MemRouter uses an embedding-based routing policy: it encodes each turn with recent context, projects embeddings through a frozen LLM backbone, and uses lightweight classification heads trained with only 12M parameters to predict whether to admit the turn to external memory.
In matched-harness experiments on LoCoMo with the retrieval pipeline, prompts, and Q&A backbone (Qwen2.5-7B) held constant, MemRouter improves overall F1 to 52.0 from 45.6 versus an LLM-based memory manager, with results reported as statistically non-overlapping at 95% confidence intervals.

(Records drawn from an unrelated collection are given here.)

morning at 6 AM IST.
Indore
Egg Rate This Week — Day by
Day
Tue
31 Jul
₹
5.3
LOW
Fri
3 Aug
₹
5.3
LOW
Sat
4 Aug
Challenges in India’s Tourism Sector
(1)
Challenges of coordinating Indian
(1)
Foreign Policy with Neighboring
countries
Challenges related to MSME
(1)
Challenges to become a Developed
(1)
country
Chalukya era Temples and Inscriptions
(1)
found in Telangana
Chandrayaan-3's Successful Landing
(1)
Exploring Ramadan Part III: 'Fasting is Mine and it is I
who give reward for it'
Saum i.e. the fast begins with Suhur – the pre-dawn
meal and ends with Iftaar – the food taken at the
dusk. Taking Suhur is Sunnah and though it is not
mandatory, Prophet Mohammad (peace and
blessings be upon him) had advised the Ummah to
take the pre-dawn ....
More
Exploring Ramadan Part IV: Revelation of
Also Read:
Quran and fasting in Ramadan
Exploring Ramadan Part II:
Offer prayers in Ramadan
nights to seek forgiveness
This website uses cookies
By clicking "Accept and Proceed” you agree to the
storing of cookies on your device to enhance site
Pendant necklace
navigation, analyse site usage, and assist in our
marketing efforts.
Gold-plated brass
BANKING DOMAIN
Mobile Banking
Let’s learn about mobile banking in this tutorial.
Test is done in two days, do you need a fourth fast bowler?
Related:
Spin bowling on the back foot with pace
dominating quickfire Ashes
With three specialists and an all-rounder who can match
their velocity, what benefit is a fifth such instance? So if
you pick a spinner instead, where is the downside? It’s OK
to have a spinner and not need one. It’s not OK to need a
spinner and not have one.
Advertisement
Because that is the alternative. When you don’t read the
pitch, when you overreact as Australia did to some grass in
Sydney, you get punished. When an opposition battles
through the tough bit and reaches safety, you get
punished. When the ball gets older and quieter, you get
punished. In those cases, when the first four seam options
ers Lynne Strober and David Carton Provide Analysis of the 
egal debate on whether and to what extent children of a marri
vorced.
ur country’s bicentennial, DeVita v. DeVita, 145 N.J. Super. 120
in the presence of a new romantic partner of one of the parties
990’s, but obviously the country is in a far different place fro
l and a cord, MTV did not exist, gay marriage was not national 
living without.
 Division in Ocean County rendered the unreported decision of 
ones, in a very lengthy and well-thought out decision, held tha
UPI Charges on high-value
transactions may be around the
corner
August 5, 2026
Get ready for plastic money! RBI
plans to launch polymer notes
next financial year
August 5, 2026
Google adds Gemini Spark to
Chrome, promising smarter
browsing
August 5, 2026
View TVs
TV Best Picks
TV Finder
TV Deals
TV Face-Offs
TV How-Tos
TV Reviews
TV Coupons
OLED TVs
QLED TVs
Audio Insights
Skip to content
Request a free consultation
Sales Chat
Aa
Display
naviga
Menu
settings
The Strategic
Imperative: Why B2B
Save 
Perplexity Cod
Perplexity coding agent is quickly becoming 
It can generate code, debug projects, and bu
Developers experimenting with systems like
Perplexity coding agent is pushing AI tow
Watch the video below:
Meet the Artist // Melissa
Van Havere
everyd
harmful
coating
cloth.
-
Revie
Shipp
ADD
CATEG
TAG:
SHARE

MemRouter also substantially reduces memory-management latency, cutting p50 from 970ms to 58ms, while additional ablations show that learned admission provides the largest gains, followed by category-specific prompting and retrieval.
The work supports a modular design for long-horizon conversational QA, suggesting that memory admission can be optimized via a small supervised router while answer generation stays as a separate downstream component.

Abstract

Long-term conversational agents must decide which turns to store in external memory, yet recent systems rely on autoregressive LLM generation at every turn to make that decision. We present MemRouter, a write-side memory router that decouples memory admission from the downstream answer backbone and replaces per-turn memory-management decoding with an embedding-based routing policy. MemRouter encodes each turn together with recent context, projects the resulting embeddings through a frozen LLM backbone, and predicts whether the turn should be stored using lightweight classification heads while training only 12M parameters. Under a controlled matched-harness comparison on LoCoMo, where the retrieval pipeline, answer prompts, and QA backbone (Qwen2.5-7B) are held identical, MemRouter outperforms an LLM-based memory manager on every question category (overall F1 52.0 vs 45.6, non-overlapping 95% CIs) while reducing memory-management p50 latency from 970ms to 58ms. Descriptive factorial averaging further shows that learned admission improves mean F1 by +10.3 over random storage, category-specific prompting adds +5.2 over a generic prompt, and retrieval contributes +0.7. These results suggest that write-side memory admission can be learned by a small supervised router, while answer generation remains a separate downstream component in long-horizon conversational QA.